* DATA SECTION:
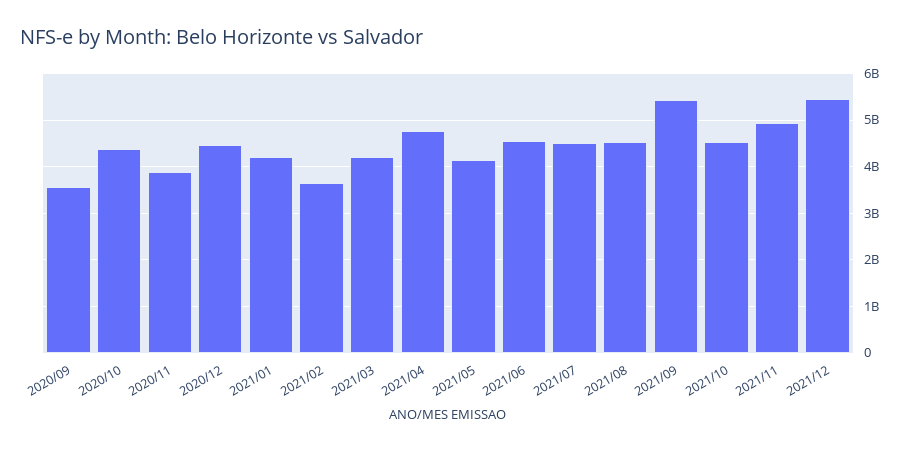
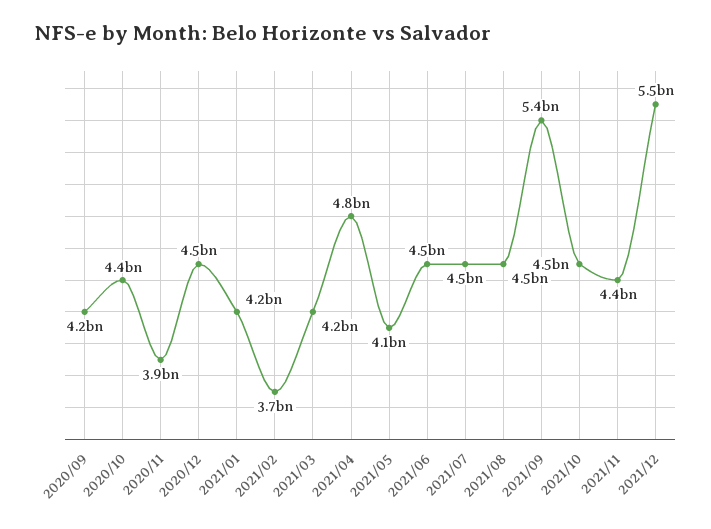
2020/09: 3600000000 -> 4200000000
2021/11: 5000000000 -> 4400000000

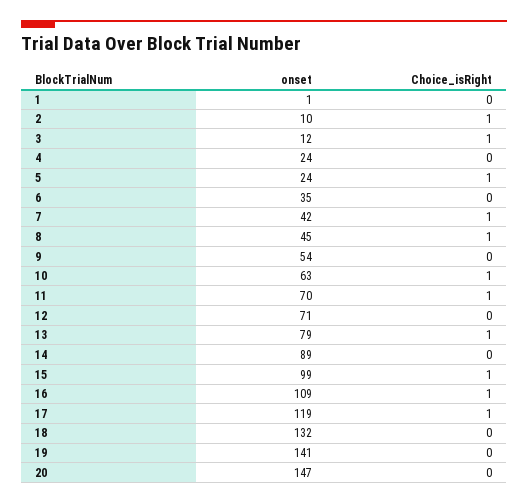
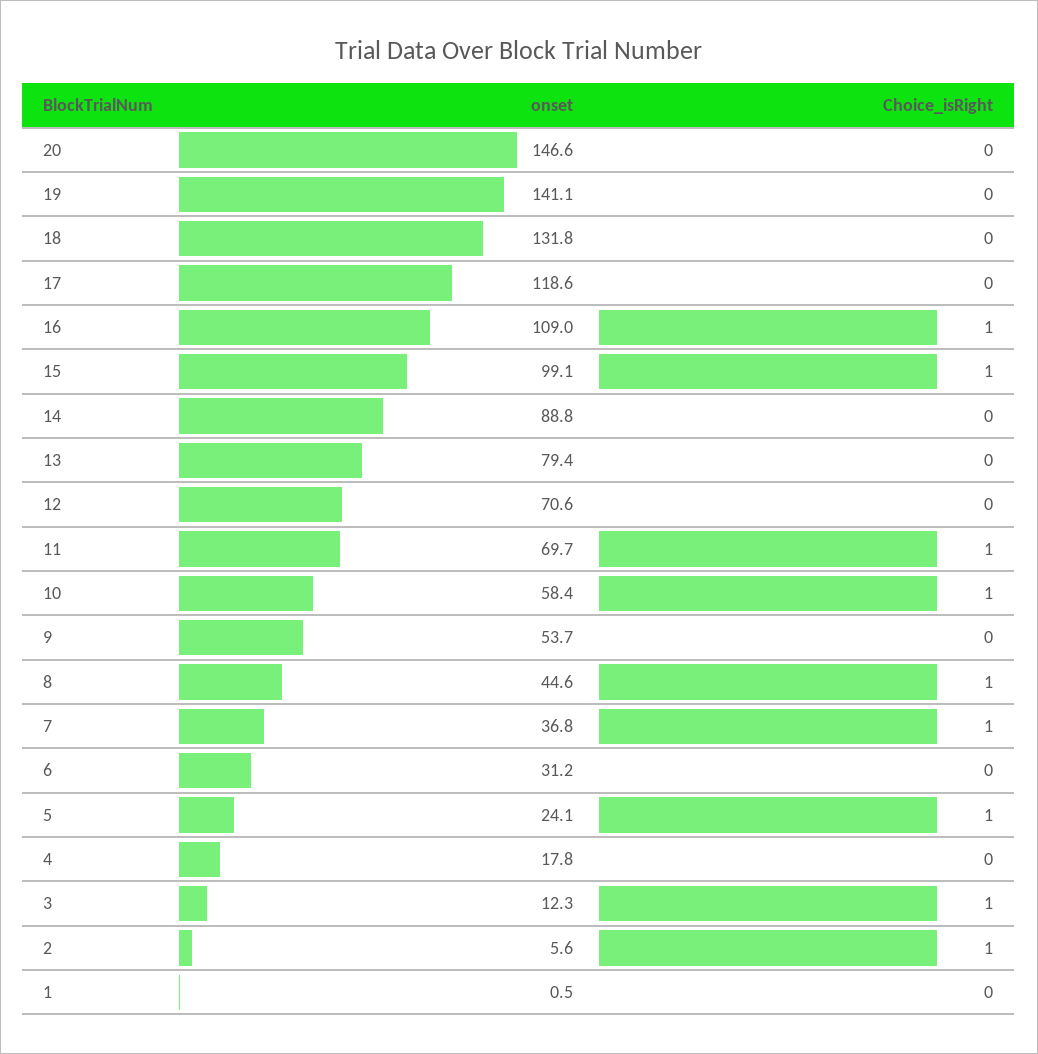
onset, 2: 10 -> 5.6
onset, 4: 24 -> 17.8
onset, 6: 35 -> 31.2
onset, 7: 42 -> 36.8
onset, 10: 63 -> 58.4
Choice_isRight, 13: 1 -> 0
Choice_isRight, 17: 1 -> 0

* TRY IT:
Write out the material above once more, exactly as it reads, with no pictures.

* ANSWER TO THIS TASK:
2020/09: 3600000000 -> 4200000000
2021/11: 5000000000 -> 4400000000

onset, 2: 10 -> 5.6
onset, 4: 24 -> 17.8
onset, 6: 35 -> 31.2
onset, 7: 42 -> 36.8
onset, 10: 63 -> 58.4
Choice_isRight, 13: 1 -> 0
Choice_isRight, 17: 1 -> 0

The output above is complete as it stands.